Dequindre CIVIC Academy references the idea of a coordinate unit that was developed by John Portman in his massive, fortress-like development Renaissance Center, “a total environment where all of a person’s needs are met.” Like so many other projects in the exhibition, its programming includes a multitude of uses such as cultural spaces, a community college, workshops and apartments for faculty, dining halls, and an 865-foot-tall bronze-clad tower housing a shopping center and an observatory. It’s really unfathomable that anyone would use the Renaissance Center as a model for a “new Detroit.” They would be operating on the premise that imagination alone, without reference to practicality or community involvement, can spin out benefits to the blocks lucky enough to be across the street. Clearly, this strategy did not work with the Renaissance Center, which in fact sucked the financial blood from the surrounding shops that gave the city it’s life.

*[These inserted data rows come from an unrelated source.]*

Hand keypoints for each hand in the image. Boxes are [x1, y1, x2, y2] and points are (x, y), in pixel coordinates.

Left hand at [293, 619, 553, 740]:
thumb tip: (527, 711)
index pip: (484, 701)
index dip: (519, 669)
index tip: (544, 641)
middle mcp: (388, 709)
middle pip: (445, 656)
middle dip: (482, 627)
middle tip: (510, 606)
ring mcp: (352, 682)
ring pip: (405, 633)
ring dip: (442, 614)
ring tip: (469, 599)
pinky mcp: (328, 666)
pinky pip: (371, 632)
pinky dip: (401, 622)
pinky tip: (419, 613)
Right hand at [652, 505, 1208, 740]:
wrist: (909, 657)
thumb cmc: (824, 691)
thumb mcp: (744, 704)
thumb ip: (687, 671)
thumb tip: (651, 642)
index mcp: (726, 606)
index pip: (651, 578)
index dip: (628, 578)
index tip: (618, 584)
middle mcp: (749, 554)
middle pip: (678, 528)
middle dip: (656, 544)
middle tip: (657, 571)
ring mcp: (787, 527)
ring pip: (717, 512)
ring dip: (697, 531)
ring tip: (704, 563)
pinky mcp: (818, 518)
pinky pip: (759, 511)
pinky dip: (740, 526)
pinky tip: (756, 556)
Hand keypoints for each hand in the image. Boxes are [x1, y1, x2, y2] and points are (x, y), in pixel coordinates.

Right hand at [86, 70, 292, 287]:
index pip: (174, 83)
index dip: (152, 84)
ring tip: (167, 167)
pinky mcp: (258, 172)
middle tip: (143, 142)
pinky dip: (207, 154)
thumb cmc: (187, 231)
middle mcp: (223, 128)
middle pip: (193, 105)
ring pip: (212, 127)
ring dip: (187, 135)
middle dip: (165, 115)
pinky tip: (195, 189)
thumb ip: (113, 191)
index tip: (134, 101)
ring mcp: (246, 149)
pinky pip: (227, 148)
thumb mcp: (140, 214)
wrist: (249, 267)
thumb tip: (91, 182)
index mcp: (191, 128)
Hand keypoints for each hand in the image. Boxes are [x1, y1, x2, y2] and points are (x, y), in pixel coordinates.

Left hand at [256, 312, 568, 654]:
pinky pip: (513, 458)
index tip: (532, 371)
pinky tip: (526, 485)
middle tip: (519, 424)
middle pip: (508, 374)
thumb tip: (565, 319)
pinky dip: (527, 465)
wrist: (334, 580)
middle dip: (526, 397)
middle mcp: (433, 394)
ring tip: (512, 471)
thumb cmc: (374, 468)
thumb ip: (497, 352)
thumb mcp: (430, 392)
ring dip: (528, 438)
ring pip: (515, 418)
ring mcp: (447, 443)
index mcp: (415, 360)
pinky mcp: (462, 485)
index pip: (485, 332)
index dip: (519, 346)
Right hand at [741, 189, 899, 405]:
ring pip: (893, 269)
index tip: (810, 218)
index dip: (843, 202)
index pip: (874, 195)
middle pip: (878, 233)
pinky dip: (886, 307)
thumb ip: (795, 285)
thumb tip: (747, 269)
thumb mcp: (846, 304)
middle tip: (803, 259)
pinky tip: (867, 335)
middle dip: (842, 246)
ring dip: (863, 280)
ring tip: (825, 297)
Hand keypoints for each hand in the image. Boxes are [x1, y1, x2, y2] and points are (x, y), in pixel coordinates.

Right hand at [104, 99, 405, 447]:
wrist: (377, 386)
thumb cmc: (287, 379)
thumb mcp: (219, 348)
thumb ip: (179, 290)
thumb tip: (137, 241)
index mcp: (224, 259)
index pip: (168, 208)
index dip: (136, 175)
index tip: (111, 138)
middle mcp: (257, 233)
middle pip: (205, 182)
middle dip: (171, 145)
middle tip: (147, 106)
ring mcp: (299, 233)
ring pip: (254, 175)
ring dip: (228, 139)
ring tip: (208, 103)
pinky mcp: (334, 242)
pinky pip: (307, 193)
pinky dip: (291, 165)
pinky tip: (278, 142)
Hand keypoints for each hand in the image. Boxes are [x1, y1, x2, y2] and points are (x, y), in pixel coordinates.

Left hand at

But the project that best illustrates the egregious defects inherent in the concept behind The Architectural Imagination is the spiraling ramp design Revolving Detroit described by its designer Preston Scott Cohen as a ”void” or a “purposeful consequence.” The massive ramp, undulating roof, or “void” can transform from orthogonal to hexagonal to elliptical and back again. With a nod to pure formalism posing as social planning, Cohen claims that the form is derived from the “historic Woodward Plan circles.” Further, the helically ascending ramp passes through the middle of a garage structure that Cohen claims will transform, over time, into a building of great importance to the city. A proposed 10-story building would rise out of the roof structure and “welcome the automobile.” It absurdly claims that as the city rejuvenates, the parking decks installed in the upper “hyperboloidal” spaces of the project will be redeveloped in a series of “performance” spaces: educational facilities, cinemas, athletic spaces, and community centers. Cohen is convinced the undulating passage will serve as a monumental portal to the river and, implicitly, a symbolic gateway to the border between the U.S. and Canada.

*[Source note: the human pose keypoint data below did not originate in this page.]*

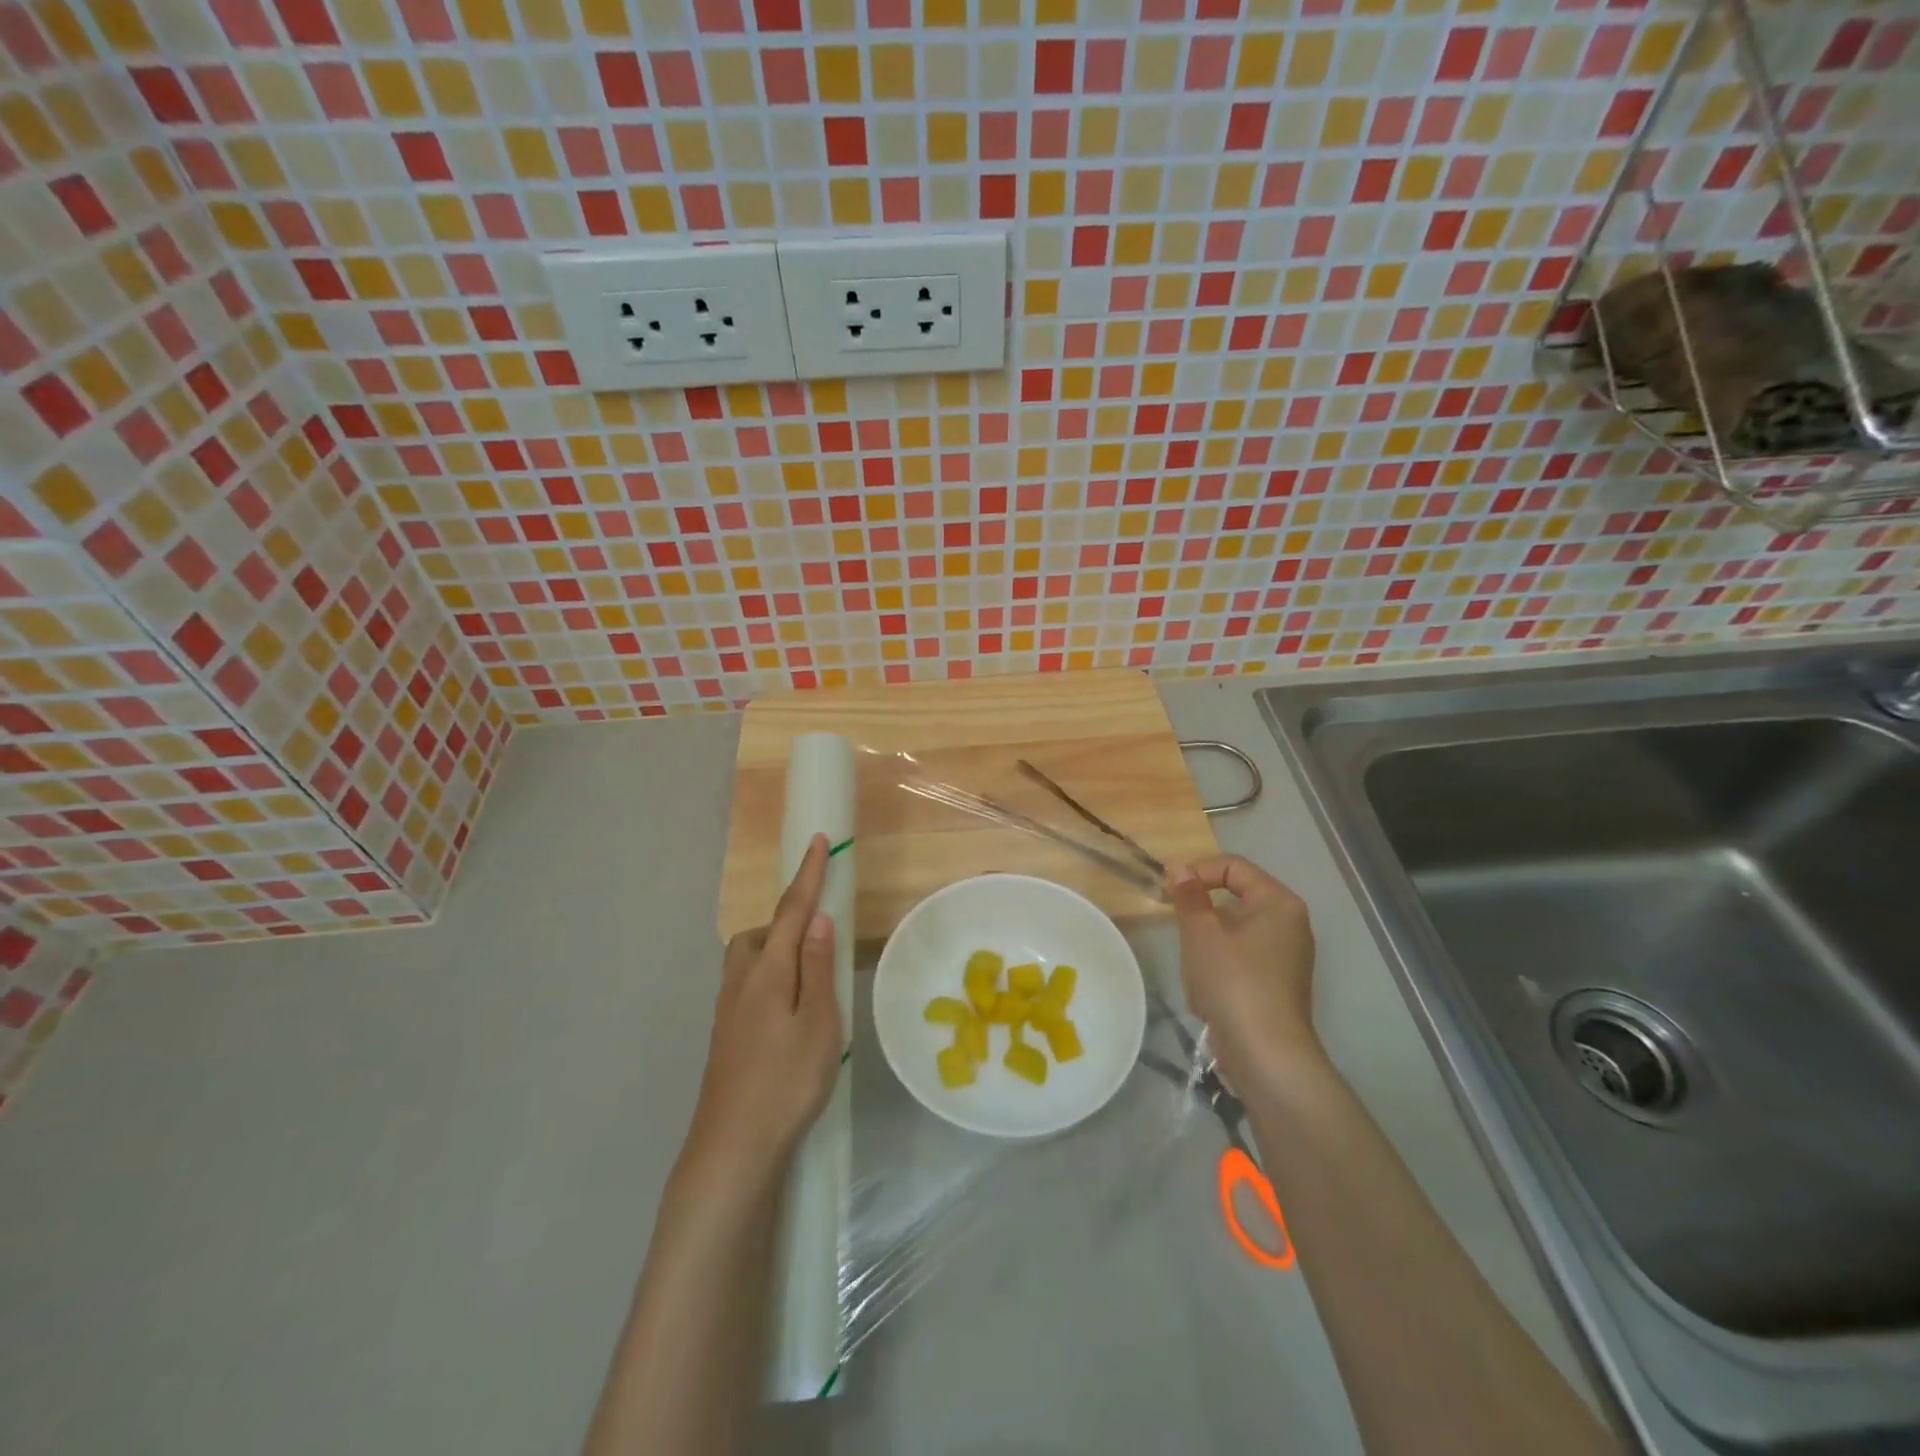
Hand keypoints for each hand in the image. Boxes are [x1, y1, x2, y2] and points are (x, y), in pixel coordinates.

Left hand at [683, 834, 841, 1183]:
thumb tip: (817, 919)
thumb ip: (818, 968)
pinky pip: (747, 986)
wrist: (732, 1147)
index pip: (791, 911)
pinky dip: (769, 980)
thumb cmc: (786, 1081)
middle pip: (761, 934)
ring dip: (776, 953)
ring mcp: (727, 1010)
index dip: (807, 875)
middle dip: (786, 923)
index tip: (816, 840)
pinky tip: (786, 1014)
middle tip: (818, 943)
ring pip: (750, 961)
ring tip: (807, 981)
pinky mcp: (724, 1035)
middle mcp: (740, 982)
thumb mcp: (819, 1023)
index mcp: (767, 972)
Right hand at [1166, 855, 1321, 1089]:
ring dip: (1206, 941)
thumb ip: (1188, 895)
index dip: (1197, 871)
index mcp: (1278, 902)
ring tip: (1193, 965)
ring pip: (1234, 930)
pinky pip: (1242, 958)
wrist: (1266, 1054)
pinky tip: (1207, 990)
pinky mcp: (1277, 983)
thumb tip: (1179, 867)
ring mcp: (1286, 955)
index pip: (1233, 866)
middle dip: (1200, 910)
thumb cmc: (1233, 982)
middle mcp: (1289, 923)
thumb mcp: (1201, 932)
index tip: (1169, 891)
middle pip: (1235, 897)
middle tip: (1177, 926)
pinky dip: (1219, 965)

Likewise, Greg Lynn FORM’s proposal has a mix of uses for autonomous vehicles, manufacturing robots, university researchers, and students. A 24-foot-wide, 1.7-mile-long logistics drone super-highway would connect the complex’s original vertical elevator cores. In his catalogue essay, Lynn cites Cedric Price’s Detroit Thinkgrid proposal and emphasizes Price’s plan for a cheap mobile architecture of faculty offices, small mobile libraries, and teaching “booths” that were to be delivered on the backs of trucks and craned into place according to a pre-figured grid. But judging from Lynn’s enormous proposal, he seems to have entirely misunderstood the essence of Price’s. Had he or the curators studied the 1968 project more closely and seen it as a starting point for research, they might have transformed this pavilion into one of distinguished thinking and relevance. In short, Price believed there was absolutely no need to build any fixed architectural monuments in Detroit; for they would simply squander money on unwanted buildings in an attempt to appease white guilt. His project was initiated in the wake of the 1967 riots to find a strategy to deliver workers from their tough, impoverished conditions. As described in the book Architecture and the Special Relationship, Price held extensive meetings with community groups, educational bodies, and local politicians. Far more useful would be a system of social organization that encouraged the education and circumstances of younger members of the community. In theory, this would break the cycle of deprivation and social exclusion which held them back.

Regrettably, neither the curators nor the architects took Price’s thoughtful, reality-based, and radically imaginative project seriously. It, much more than the Architectural Imagination, inspired the profession and residents in Detroit to think of a truly new type of city. Provocative architecture projects that actually try to solve problems rather than remain in the gallery have been, can be, and will be embraced by architects worldwide seeking new ideas from the United States.